Save on interest and become mortgage-free sooner with these practical strategies.
Paying off your home loan early can save you thousands of dollars in interest and give you financial freedom sooner. If you’re eager to pay off your mortgage faster, there are several strategies you can use to accelerate the process. In this blog, we’ll walk you through some of the best methods to help you pay off your home loan ahead of schedule.
One of the most effective ways to pay off your home loan faster is to make extra repayments. Even small additional payments can have a significant impact on the total interest you pay over the life of the loan.
Example:
If you make an additional $100 a week on a $300,000 mortgage, you could save thousands in interest and reduce your loan term by several years.
An offset account is a savings account linked to your mortgage. The balance in this account is used to reduce the interest charged on your home loan. For example, if you have a $300,000 mortgage and $20,000 in your offset account, you’ll only be charged interest on $280,000.
Benefit:
By regularly adding funds to your offset account, you’ll pay down your home loan faster without making additional repayments.
If interest rates have dropped or your current lender isn’t offering competitive rates, consider refinancing your home loan. Refinancing can reduce your monthly repayments, but it can also be a strategy to shorten your loan term by maintaining your original repayment amount with a lower interest rate.
Example:
If you reduce your interest rate by 1% and keep your repayments the same, you could save thousands over the life of the loan and pay it off much faster.
By splitting your monthly repayment in half and paying it fortnightly, you end up making one extra payment each year. Over time, this can have a significant effect on the length of your loan and the total interest you pay.
Rounding up your repayments to the nearest $100 or $500 can make a big difference over time. For instance, if your mortgage repayment is $1,723, you can round it up to $1,800 or $2,000. This small change may feel insignificant now, but it can shave years off your mortgage in the long run.

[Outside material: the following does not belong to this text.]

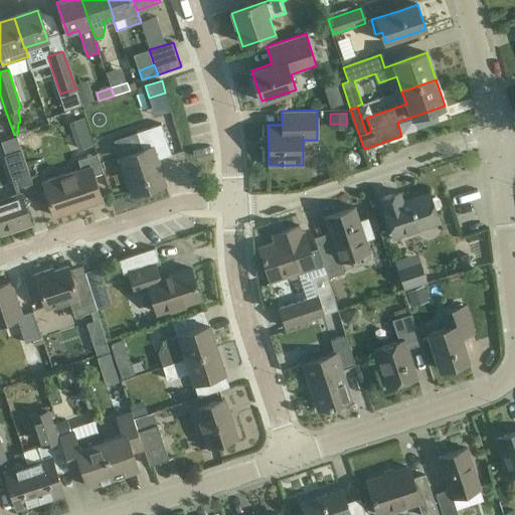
[(120,157),(127,175),(133,194),(166,183),(158,160),(172,155),(162,124),(137,133),(143,149),(120,157)]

If you receive a tax refund, bonus, or any other lump-sum payment, consider using it to make a lump-sum repayment toward your mortgage. Even a one-time extra payment can have a big impact.
Example:
A $5,000 lump-sum payment could reduce your mortgage by a significant amount, cutting down your repayment term and interest payments.
While your repayments may be higher with a shorter loan term, switching from a 30-year mortgage to a 20-year mortgage can save you a significant amount of money in interest, even if the interest rate remains the same.
One of the easiest ways to make extra repayments is by cutting out non-essential expenses and redirecting those savings towards your home loan. Small changes in your spending habits can free up extra funds to contribute to paying off your mortgage faster.
Tip: Track your expenses for a month to identify areas where you can cut back and then apply the savings to your mortgage.
Paying off your home loan faster is possible with the right strategies in place. Whether it’s by making extra repayments, refinancing to a lower rate, or using an offset account, there are many ways to accelerate the repayment process.
If you’re serious about becoming mortgage-free sooner, start by implementing one or more of these strategies today, and watch your mortgage balance shrink faster than you expected!